> EXERCISE PROMPT: Print every entry exactly as written and exclude all images.

Segment Start: MATERIAL TO PROCESS

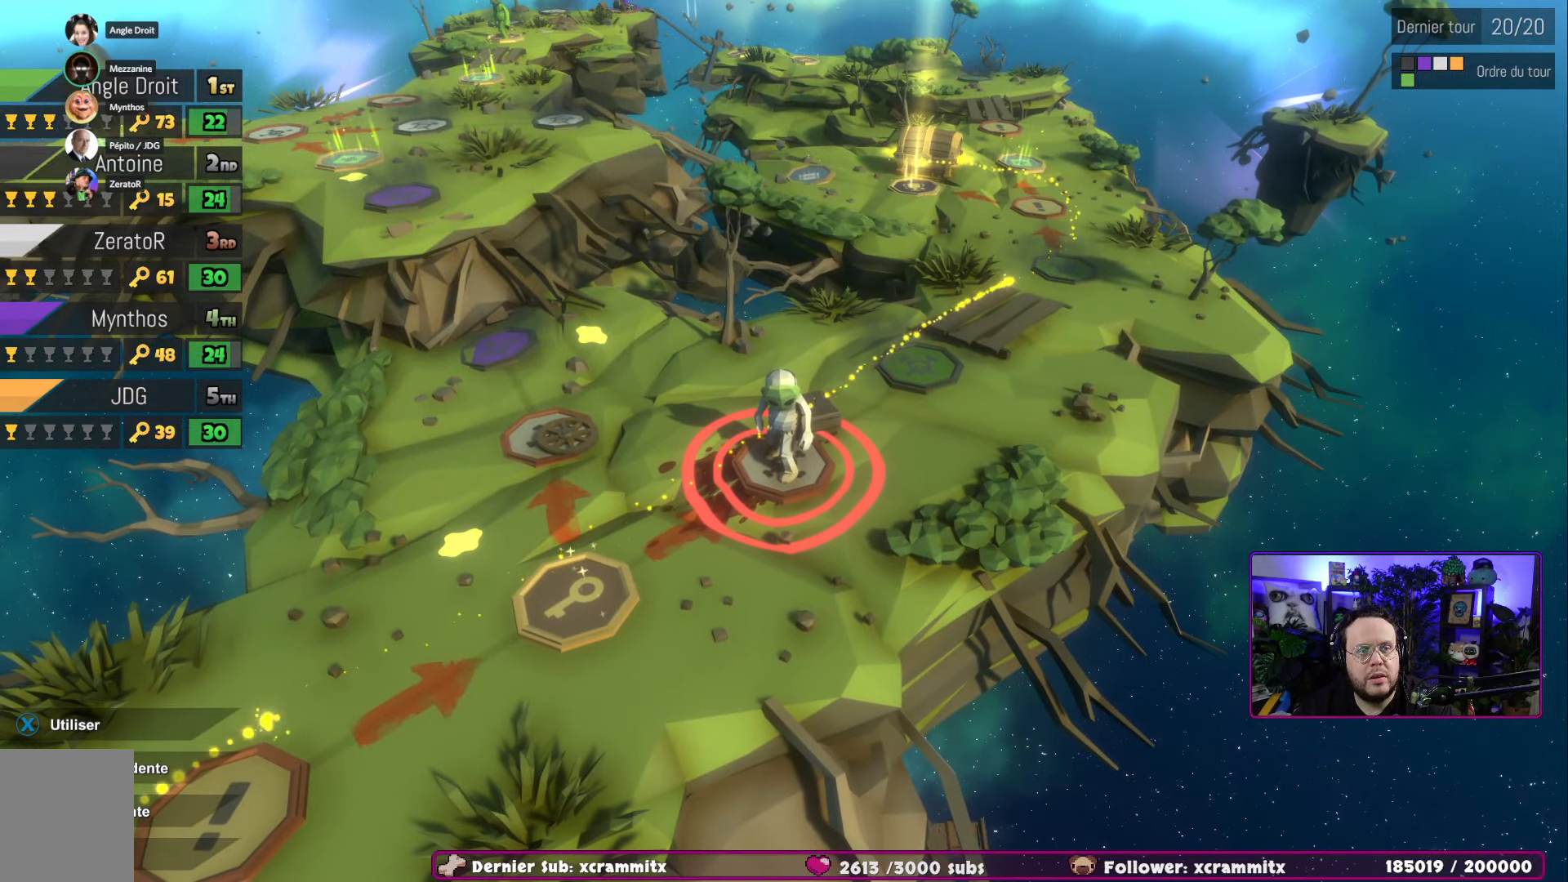
{"buttons": [], "left_stick": "center", "right_stick": "center", "events": [[234, "left_stick", "right"], [384, "left_stick", "center"]]}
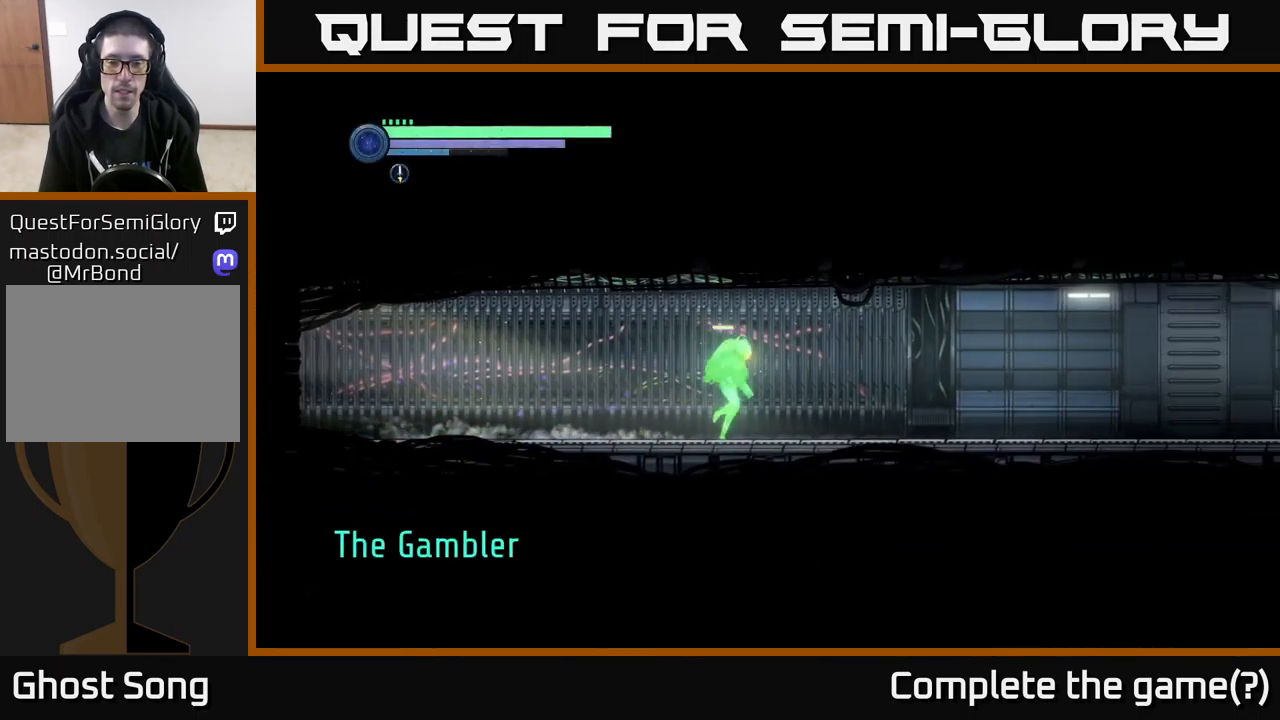
Gameplay with a controller (Xbox layout); each line is a JSON object with the inputs held at the frame after it. "events" lists button and stick changes between this image and that frame as [ms after this image, input, new state], when the widget could be followed in between.
{"buttons": ["R2"], "left_stick": "right", "right_stick": "center", "events": []}
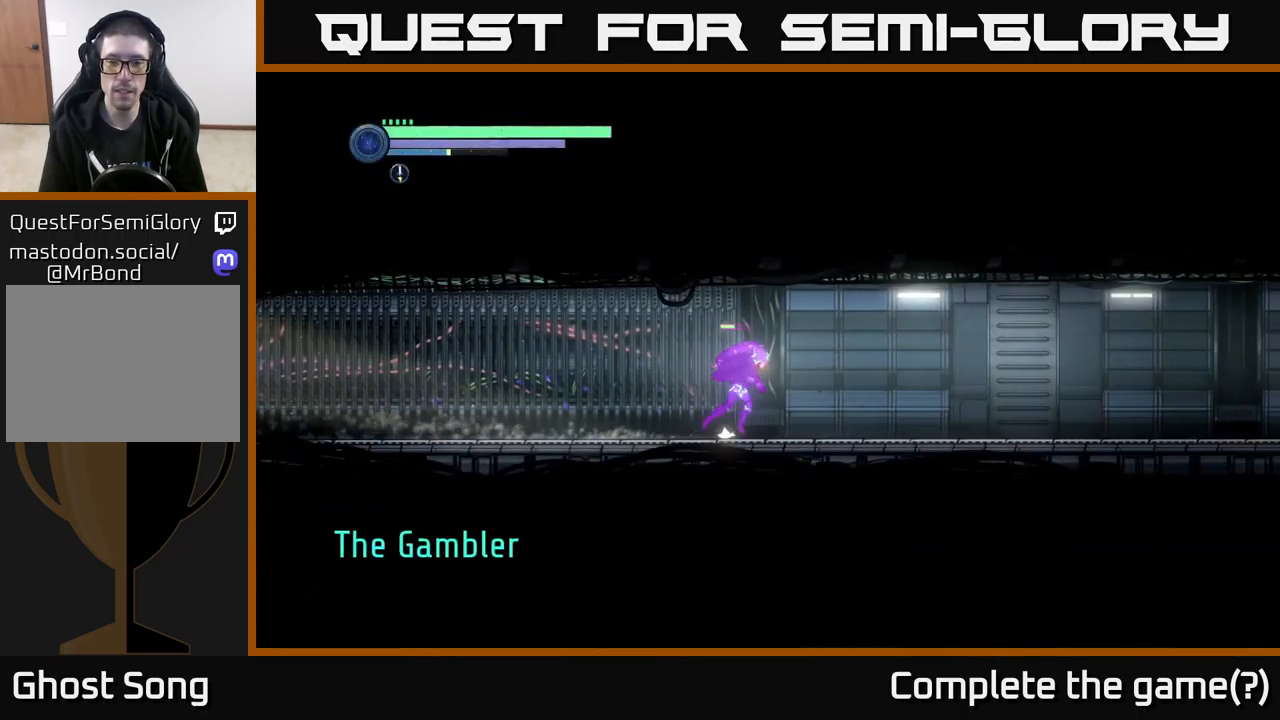
{"buttons": ["R2"], "left_stick": "right", "right_stick": "center", "events": []}
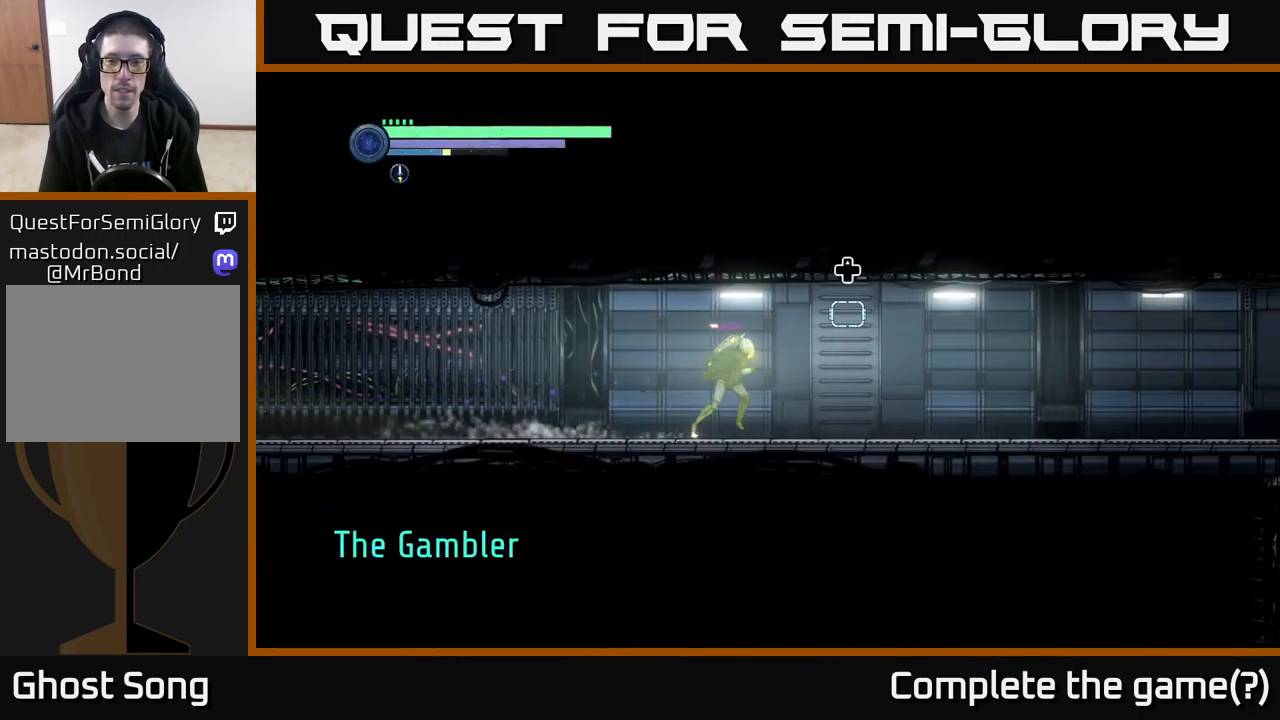
{"buttons": [], "left_stick": "center", "right_stick": "center", "events": [[267, "R2", "up"], [284, "left_stick", "center"], [367, "DPAD_UP", "down"], [450, "DPAD_UP", "up"]]}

Segment End: MATERIAL TO PROCESS

> OUTPUT OF THE TASK:
{"buttons": [], "left_stick": "center", "right_stick": "center", "events": [[234, "left_stick", "right"], [384, "left_stick", "center"]]}
Gameplay with a controller (Xbox layout); each line is a JSON object with the inputs held at the frame after it. "events" lists button and stick changes between this image and that frame as [ms after this image, input, new state], when the widget could be followed in between.
{"buttons": ["R2"], "left_stick": "right", "right_stick": "center", "events": []}
{"buttons": ["R2"], "left_stick": "right", "right_stick": "center", "events": []}
{"buttons": [], "left_stick": "center", "right_stick": "center", "events": [[267, "R2", "up"], [284, "left_stick", "center"], [367, "DPAD_UP", "down"], [450, "DPAD_UP", "up"]]}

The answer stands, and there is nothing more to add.